> _TASK DIRECTIONS_: Gather each line of the entries below that contains the word "instrument" and copy those lines out in full.

┌─ TASK MATERIAL

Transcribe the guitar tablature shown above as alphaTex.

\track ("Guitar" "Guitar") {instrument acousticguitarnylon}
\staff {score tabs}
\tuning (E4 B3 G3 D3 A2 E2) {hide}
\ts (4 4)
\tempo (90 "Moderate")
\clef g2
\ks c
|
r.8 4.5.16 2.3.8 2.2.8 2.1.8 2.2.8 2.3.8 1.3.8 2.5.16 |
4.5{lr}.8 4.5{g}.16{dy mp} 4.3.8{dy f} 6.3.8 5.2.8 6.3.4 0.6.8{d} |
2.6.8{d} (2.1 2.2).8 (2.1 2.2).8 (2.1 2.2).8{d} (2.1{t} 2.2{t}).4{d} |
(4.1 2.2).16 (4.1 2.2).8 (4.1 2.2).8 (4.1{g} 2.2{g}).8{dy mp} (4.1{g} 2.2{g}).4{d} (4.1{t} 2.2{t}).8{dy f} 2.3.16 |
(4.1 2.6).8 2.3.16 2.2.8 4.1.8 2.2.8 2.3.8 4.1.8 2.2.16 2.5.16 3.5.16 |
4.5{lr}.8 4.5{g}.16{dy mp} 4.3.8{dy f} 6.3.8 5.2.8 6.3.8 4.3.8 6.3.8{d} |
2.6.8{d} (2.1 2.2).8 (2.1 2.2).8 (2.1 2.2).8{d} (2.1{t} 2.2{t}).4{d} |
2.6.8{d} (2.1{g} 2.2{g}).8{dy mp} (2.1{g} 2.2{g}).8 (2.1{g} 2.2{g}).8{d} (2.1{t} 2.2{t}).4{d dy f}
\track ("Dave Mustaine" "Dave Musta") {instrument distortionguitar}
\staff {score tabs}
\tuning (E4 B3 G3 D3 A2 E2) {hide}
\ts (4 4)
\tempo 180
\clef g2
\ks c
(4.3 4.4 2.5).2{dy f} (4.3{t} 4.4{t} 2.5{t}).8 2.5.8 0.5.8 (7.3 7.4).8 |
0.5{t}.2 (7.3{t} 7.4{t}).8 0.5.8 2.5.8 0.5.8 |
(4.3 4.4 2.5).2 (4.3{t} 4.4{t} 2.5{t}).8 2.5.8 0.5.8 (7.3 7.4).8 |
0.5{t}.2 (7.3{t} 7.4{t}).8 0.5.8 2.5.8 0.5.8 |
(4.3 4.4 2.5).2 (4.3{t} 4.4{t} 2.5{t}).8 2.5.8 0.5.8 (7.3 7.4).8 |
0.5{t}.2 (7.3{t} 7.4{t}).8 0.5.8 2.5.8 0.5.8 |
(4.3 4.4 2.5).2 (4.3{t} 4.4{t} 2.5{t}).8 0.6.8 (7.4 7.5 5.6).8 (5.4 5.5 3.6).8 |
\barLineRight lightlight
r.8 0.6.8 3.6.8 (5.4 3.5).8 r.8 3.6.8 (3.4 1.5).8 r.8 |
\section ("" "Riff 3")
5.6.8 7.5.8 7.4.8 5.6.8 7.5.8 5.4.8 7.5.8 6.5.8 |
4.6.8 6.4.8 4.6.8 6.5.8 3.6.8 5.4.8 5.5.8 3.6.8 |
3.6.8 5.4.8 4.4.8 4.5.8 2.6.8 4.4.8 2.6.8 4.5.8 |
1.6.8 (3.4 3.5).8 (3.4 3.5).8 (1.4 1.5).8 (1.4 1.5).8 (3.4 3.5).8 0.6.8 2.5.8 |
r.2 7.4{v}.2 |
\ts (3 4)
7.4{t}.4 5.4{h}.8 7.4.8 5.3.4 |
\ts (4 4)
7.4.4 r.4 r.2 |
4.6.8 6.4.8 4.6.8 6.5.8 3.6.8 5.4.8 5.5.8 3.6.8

└─

> _CORRECT ANSWER_:
\track ("Guitar" "Guitar") {instrument acousticguitarnylon}
\track ("Dave Mustaine" "Dave Musta") {instrument distortionguitar}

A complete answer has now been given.